The employment skill transformation

08:00 | 22/05/2021
All this talk of “modern, human, 21st century, soft, cognitive, transformed and 4.0” skills – what does it actually mean in practical terms? The simple answer is; a person’s ability to do a modern job. I prefer to call the new competency requirements “common sense survival skills”.
1544 p24 the employment skill transformation
Colin Blackwell - Chairman of HR Committee Vietnam Business Forum

Computers are really good at being computers. They can calculate, memorise, and process tasks much better than any person. For those types of tasks, humans are comparatively slow, inefficient, and prone to mistakes. In the modern economy, nobody can expect to be paid to do something a computer will do faster, cheaper, and better.

Whilst humans are bad at being computers, they are – as one would hope – rather good at being humans. The things humans can do that computers cannot include creativity, context, empathy, persuasion, and lateral thinking. Jobs that require such skills are increasing and people with those skills are in high demand globally.

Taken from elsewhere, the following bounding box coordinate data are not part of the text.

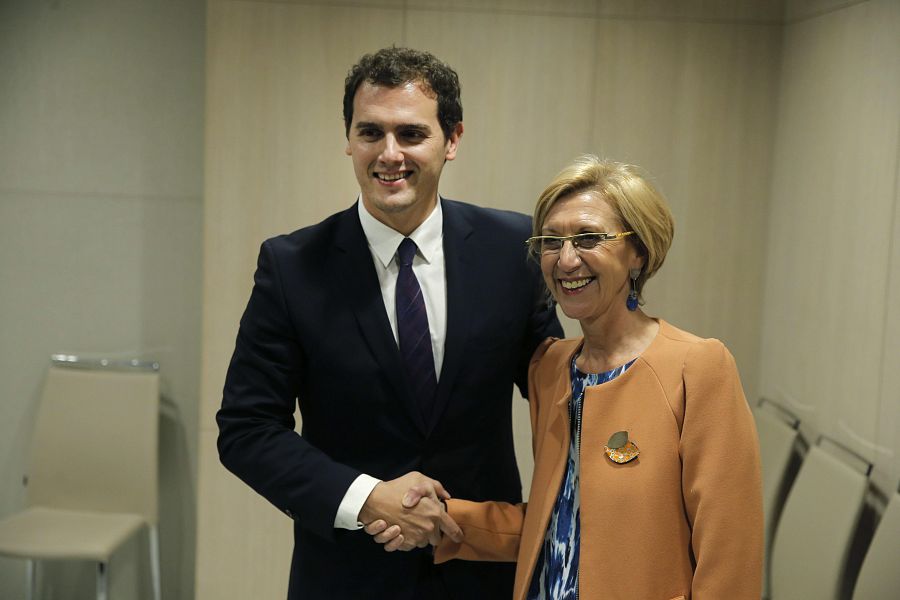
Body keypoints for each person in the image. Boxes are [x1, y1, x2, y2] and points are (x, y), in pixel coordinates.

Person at [215, 46, 563, 600]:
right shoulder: (292, 266)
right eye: (371, 132)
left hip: (481, 575)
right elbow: (246, 429)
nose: (389, 153)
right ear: (348, 140)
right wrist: (364, 497)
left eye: (411, 133)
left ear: (452, 140)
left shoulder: (512, 251)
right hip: (346, 576)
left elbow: (558, 396)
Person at [372, 156, 764, 599]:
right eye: (551, 241)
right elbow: (559, 520)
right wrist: (445, 519)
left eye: (588, 238)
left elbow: (730, 558)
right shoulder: (551, 368)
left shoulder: (698, 368)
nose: (567, 260)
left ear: (638, 251)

This leads to progress and opportunity, but rapid transformation also carries the risk of disruption. One would expect young people to be the quickest to adapt to technology and what that means for the modern economy. They cannot do it entirely by themselves though – they need support to be productively employed. It is not only important for them individually, but also essential to raise labour productivity on Vietnam’s path to becoming a developed nation.

Vietnam is not alone in facing these barriers and prospects. All countries are trying to find the optimal path to success and are often sharing knowledge on how to do so. For example, my own social enterprise is a member of a World Bank-convened group of organisations sharing information on how to help disadvantaged youth gain quality employment. We compare our experiences and learnings from many different countries to have a combined positive social impact. What emerges is the need for alignment between education, business, and government policies towards a common goal of workforce modernisation.

Extensive research by organisations such as the United Nations has shown that human skills are gained mostly during childhood development. The biggest predictor of future career earnings is the development of cognitive skills up to the age of six. Effective modern early years education gives an enormous boost to any country’s future economic potential. Everywhere, education is being modernised away from teaching people to be computers – as stated earlier, humans are not generally good at memorising, repeating, and routine.

Thankfully those skills are mostly worthless for children to learn, as computers already have that covered. Children love learning human skills like empathy and lateral thinking as it is much more fun – more like playing constructive intelligence building games, rather than boring and outdated “repeat after teacher”.

As an example, anybody over the age of twelve can learn the Python programming language in a couple of hours watching a free online video. Python is the language of controlling AI and is way better than the older coding languages. Python is not even really code as it is in quite understandable English that is easy for anyone to read.

As it is so easy, people do not need certificates to prove they can do it – either they can or they cannot. It is a bit like the technical skills required to use Facebook or Google – it is intuitive not technical. If any of us put an official looking certificate framed and hung on their office wall saying “I can use Facebook” people would, of course, laugh.

In the old business world of some years ago, things followed predictable simple rules. Before computers were common, people needed to memorise technical skills, which would take years, and a piece of paper with a stamp on confirming they had done this was important.

But in the new world of online information and continuous learning, pieces of paper confirming qualifications become less aligned with actual business requirements. Tertiary education is still valuable, but only if aligned with modern employability skills. For example, one hears stories that in western countries, many delivery drivers have master’s degrees – in their case it is clear their education did not match their ambitions for employment.

Fortunately for businesses, there are much more efficient measures than pieces of paper when they wish to recruit people with the skills they need. Work-based technical tests, examples of already having done tasks, and online ratings all are much better predictors of work performance.

This is all where policy comes in to help. In Vietnam, the government has recognised the challenge and is actively moving vocational training towards proven, practical skills that businesses are asking for. There is a concerted effort to modernise especially domestic small enterprises to modern business, recruitment, and human resources management practices. The new Labour Code emphasises continuous learning and is specifically adapted to modern economy “knowledge jobs”. There will be easy efficiency gains as policy moves businesses away from old fashioned checklists towards more dynamic, future-proof systems.